-- START OF RECORDS FOR THE EXERCISE --

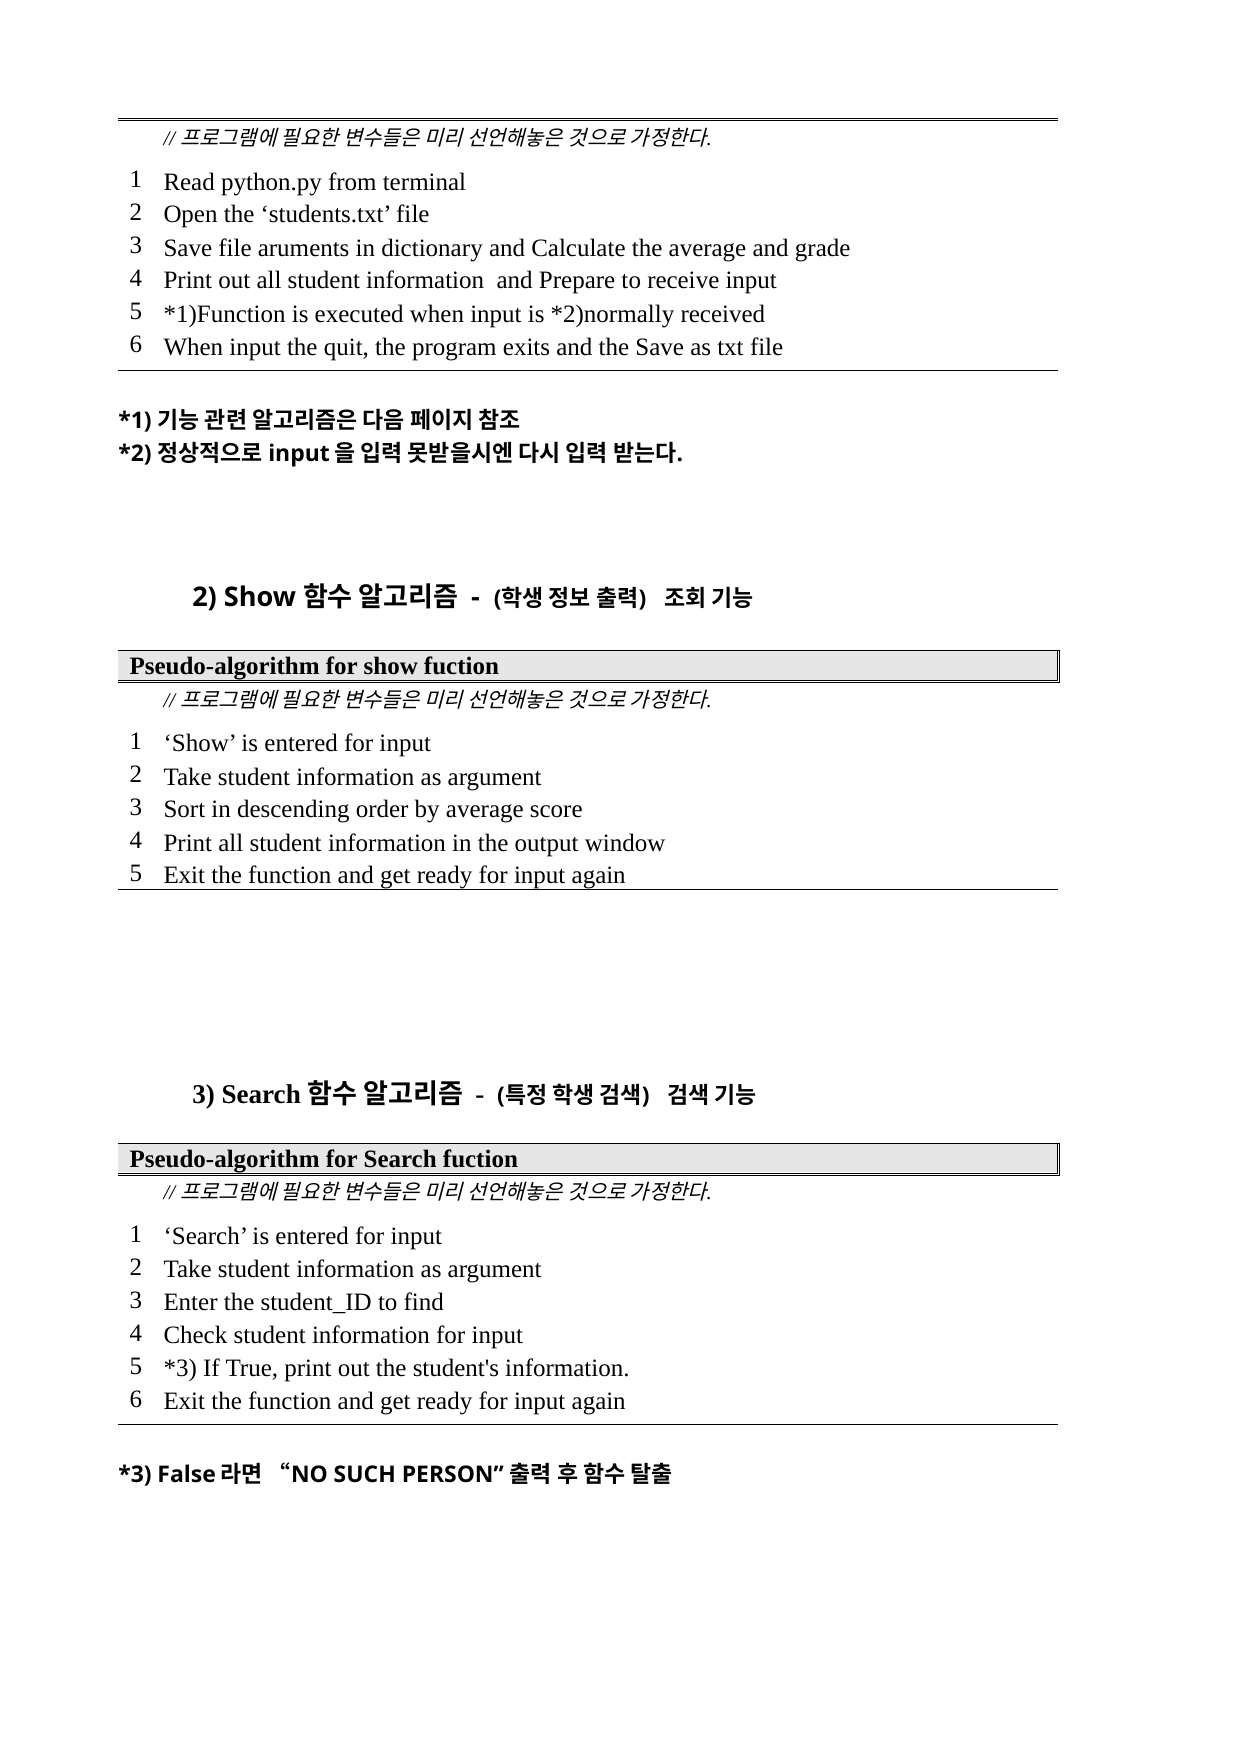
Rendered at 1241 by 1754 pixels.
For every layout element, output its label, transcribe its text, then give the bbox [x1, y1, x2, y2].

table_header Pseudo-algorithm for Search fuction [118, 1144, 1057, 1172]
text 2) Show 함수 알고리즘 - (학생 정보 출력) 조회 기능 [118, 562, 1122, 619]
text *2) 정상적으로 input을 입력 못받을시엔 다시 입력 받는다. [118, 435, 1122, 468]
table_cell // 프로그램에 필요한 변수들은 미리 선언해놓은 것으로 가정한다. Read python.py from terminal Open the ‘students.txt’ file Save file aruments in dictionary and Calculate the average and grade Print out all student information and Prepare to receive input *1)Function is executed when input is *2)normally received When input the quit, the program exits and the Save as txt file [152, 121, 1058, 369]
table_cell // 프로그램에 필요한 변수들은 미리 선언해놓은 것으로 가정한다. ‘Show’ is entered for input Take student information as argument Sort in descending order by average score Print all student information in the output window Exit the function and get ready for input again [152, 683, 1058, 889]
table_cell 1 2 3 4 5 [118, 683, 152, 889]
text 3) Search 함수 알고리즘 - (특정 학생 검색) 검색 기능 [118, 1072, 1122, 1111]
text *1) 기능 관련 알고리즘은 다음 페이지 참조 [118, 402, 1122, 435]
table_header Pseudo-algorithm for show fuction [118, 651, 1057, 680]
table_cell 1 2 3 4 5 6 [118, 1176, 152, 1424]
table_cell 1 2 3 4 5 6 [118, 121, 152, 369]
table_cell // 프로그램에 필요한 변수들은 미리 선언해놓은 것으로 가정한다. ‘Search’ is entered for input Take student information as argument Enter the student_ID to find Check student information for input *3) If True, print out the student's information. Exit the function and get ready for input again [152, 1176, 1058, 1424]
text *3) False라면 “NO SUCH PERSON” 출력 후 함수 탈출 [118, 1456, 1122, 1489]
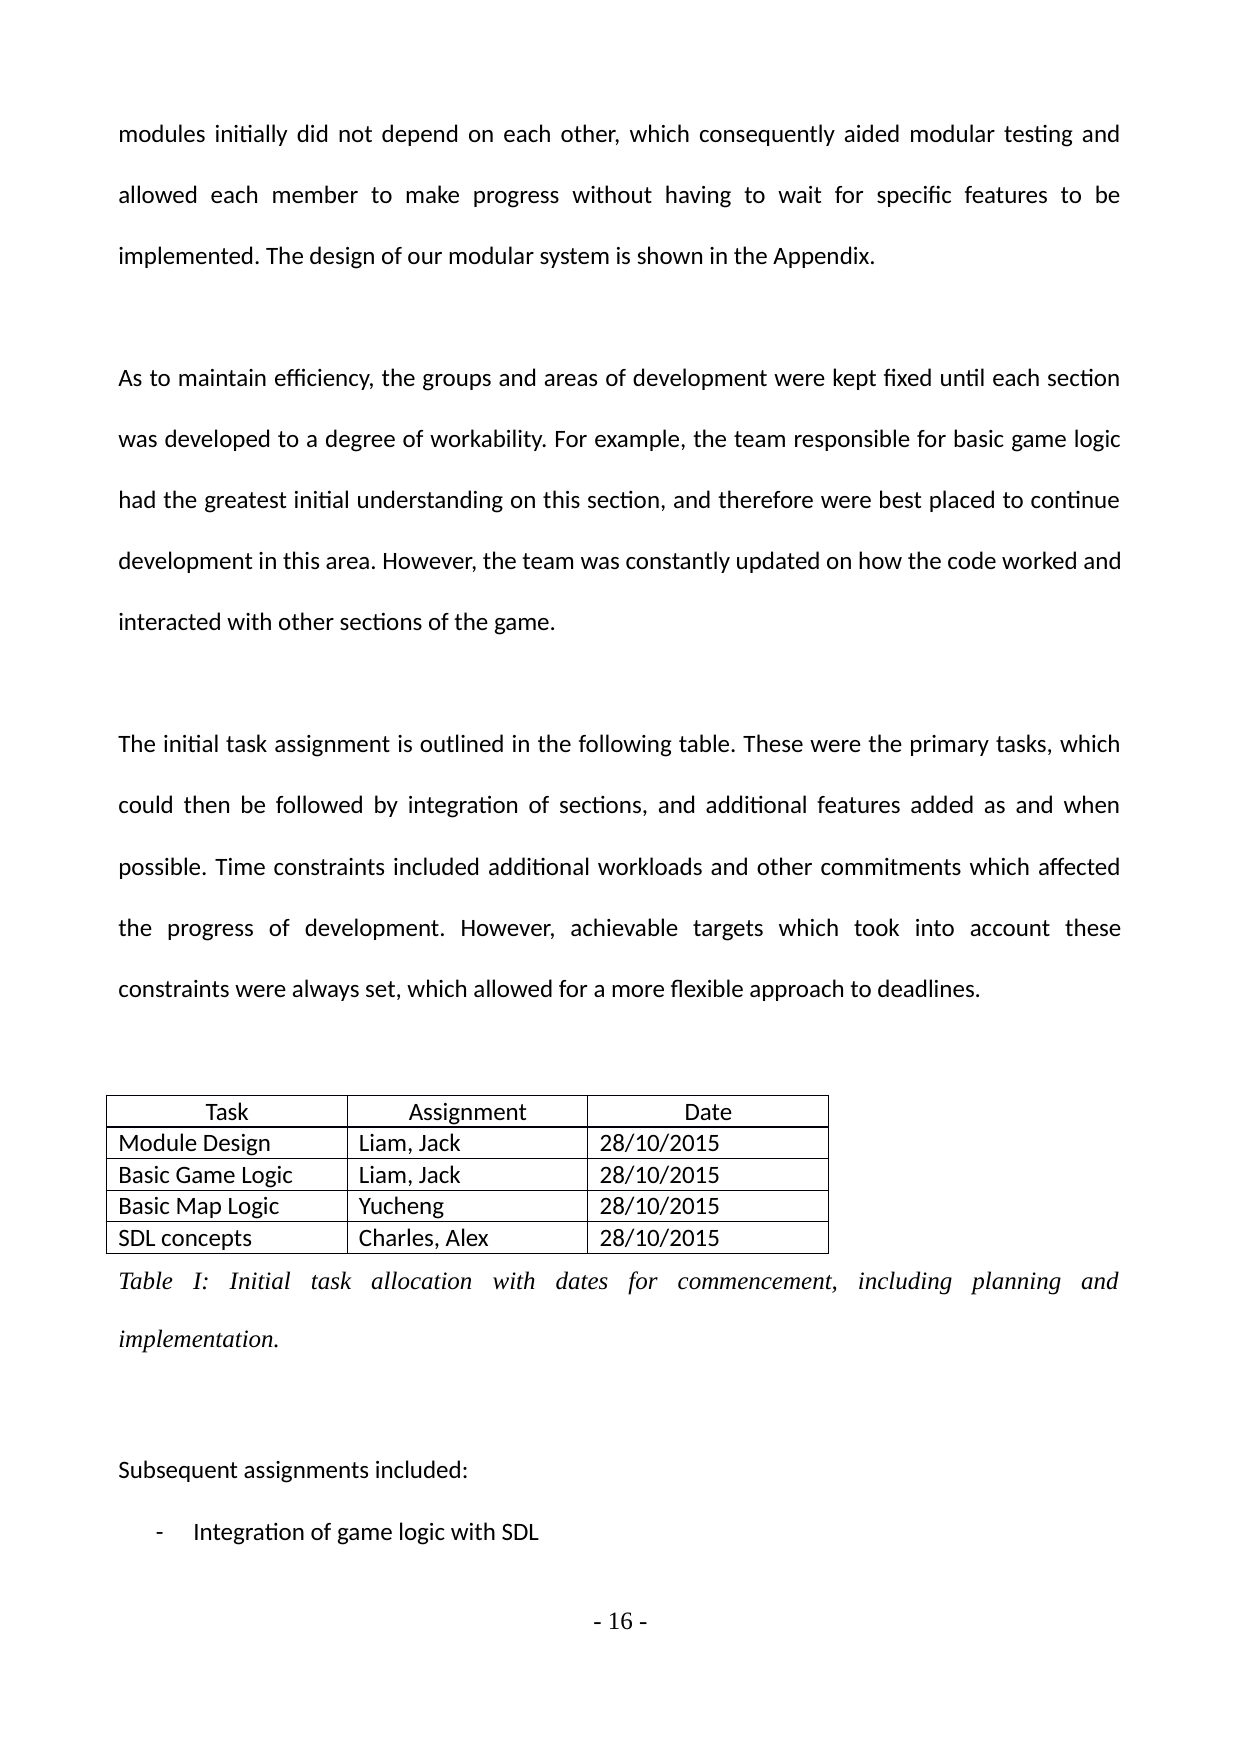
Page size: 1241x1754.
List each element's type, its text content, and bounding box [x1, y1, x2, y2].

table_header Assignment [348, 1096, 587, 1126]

-- END OF RECORDS FOR THE EXERCISE --

EXERCISE REQUIREMENTS:
Copy every line of the records above word for word, leaving out the pictures.

EXERCISE OUTPUT:
Rendered at 1241 by 1754 pixels.
For every layout element, output its label, transcribe its text, then give the bbox [x1, y1, x2, y2].

table_header Pseudo-algorithm for Search fuction [118, 1144, 1057, 1172]
text 2) Show 함수 알고리즘 - (학생 정보 출력) 조회 기능 [118, 562, 1122, 619]
text *2) 정상적으로 input을 입력 못받을시엔 다시 입력 받는다. [118, 435, 1122, 468]
table_cell // 프로그램에 필요한 변수들은 미리 선언해놓은 것으로 가정한다. Read python.py from terminal Open the ‘students.txt’ file Save file aruments in dictionary and Calculate the average and grade Print out all student information and Prepare to receive input *1)Function is executed when input is *2)normally received When input the quit, the program exits and the Save as txt file [152, 121, 1058, 369]
table_cell // 프로그램에 필요한 변수들은 미리 선언해놓은 것으로 가정한다. ‘Show’ is entered for input Take student information as argument Sort in descending order by average score Print all student information in the output window Exit the function and get ready for input again [152, 683, 1058, 889]
table_cell 1 2 3 4 5 [118, 683, 152, 889]
text 3) Search 함수 알고리즘 - (특정 학생 검색) 검색 기능 [118, 1072, 1122, 1111]
text *1) 기능 관련 알고리즘은 다음 페이지 참조 [118, 402, 1122, 435]
table_header Pseudo-algorithm for show fuction [118, 651, 1057, 680]
table_cell 1 2 3 4 5 6 [118, 1176, 152, 1424]
table_cell 1 2 3 4 5 6 [118, 121, 152, 369]
table_cell // 프로그램에 필요한 변수들은 미리 선언해놓은 것으로 가정한다. ‘Search’ is entered for input Take student information as argument Enter the student_ID to find Check student information for input *3) If True, print out the student's information. Exit the function and get ready for input again [152, 1176, 1058, 1424]
text *3) False라면 “NO SUCH PERSON” 출력 후 함수 탈출 [118, 1456, 1122, 1489]
Page size: 1241x1754.
List each element's type, its text content, and bounding box [x1, y1, x2, y2].

table_header Assignment [348, 1096, 587, 1126]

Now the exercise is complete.